Breaching the essential requirements or the core manufacturer obligations carries the top tier: up to €15 million or 2.5% of worldwide annual turnover, whichever is higher (Article 64). Other obligations fall to €10 million or 2%, and supplying incorrect, incomplete or misleading information to notified bodies or authorities to €5 million or 1%.

Where NormScout fits

The two questions that decide most of the work — is this in scope, and which class — turn on connectivity and function rather than on a single line of a spec sheet. NormScout settles both, then assesses the product against the CRA requirements, from the SBOM and update mechanism to the disclosure policy and documentation, and shows where the gaps are. Run the free assessment to map your obligations.

Frequently asked questions

What is the EU Cyber Resilience Act (CRA)?

Regulation (EU) 2024/2847. It sets mandatory cybersecurity requirements for products with digital elements, essentially any connected hardware or software, and makes the manufacturer responsible for security across the product's supported life: secure defaults, security updates, a software bill of materials, a vulnerability-disclosure process, and reporting of exploited vulnerabilities.

Does the Cyber Resilience Act apply to my product?

If the product has digital elements and can connect, directly or indirectly, to a device or network, and you make it available in the EU, assume it is in scope. The connection can be indirect: a device that only reaches a hub still counts. Products under equivalent sector law such as medical devices and vehicles, and genuinely non-commercial open-source, are the main exceptions.

What are the main obligations under the CRA?

Ship secure by default with no known exploitable vulnerabilities; provide free security updates for the support period; keep a software bill of materials; run and publish a coordinated vulnerability disclosure policy; apply data-minimisation and access controls; complete a conformity assessment and affix CE marking; and report actively exploited vulnerabilities and severe incidents to ENISA.

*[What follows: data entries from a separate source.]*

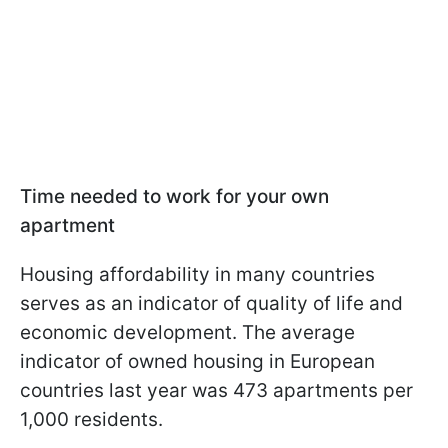
Time needed to work for your own
apartment
Housing affordability in many countries
serves as an indicator of quality of life and
economic development. The average
indicator of owned housing in European
countries last year was 473 apartments per
1,000 residents.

When does the Cyber Resilience Act take effect?

It entered into force in December 2024. The vulnerability- and incident-reporting duties apply from 11 September 2026; the full set of obligations, including the essential requirements and CE marking, from 11 December 2027. The reporting duties are the ones to plan for first, because they assume monitoring is already in place.

What are the penalties for breaching the CRA?

Up to €15 million or 2.5% of worldwide annual turnover, whichever is higher, for breaching the essential requirements or the core manufacturer obligations. Other breaches are capped at €10 million or 2%, and incorrect information to authorities at €5 million or 1%.

How do I check whether my product is CRA-compliant?

NormScout's free assessment determines whether the CRA applies, identifies your likely product class, and checks the product against each requirement, from the SBOM and update mechanism to the disclosure policy and documentation, with the gaps and the relevant article references laid out.

Sources & references

  1. Regulation (EU) 2024/2847, Cyber Resilience Act (full text, EUR-Lex)
  2. European Commission, The Cyber Resilience Act
  3. European Commission, CRA conformity assessment and product categories

This guide draws on the official regulation texts and European Commission guidance linked above. It is general information, not legal advice.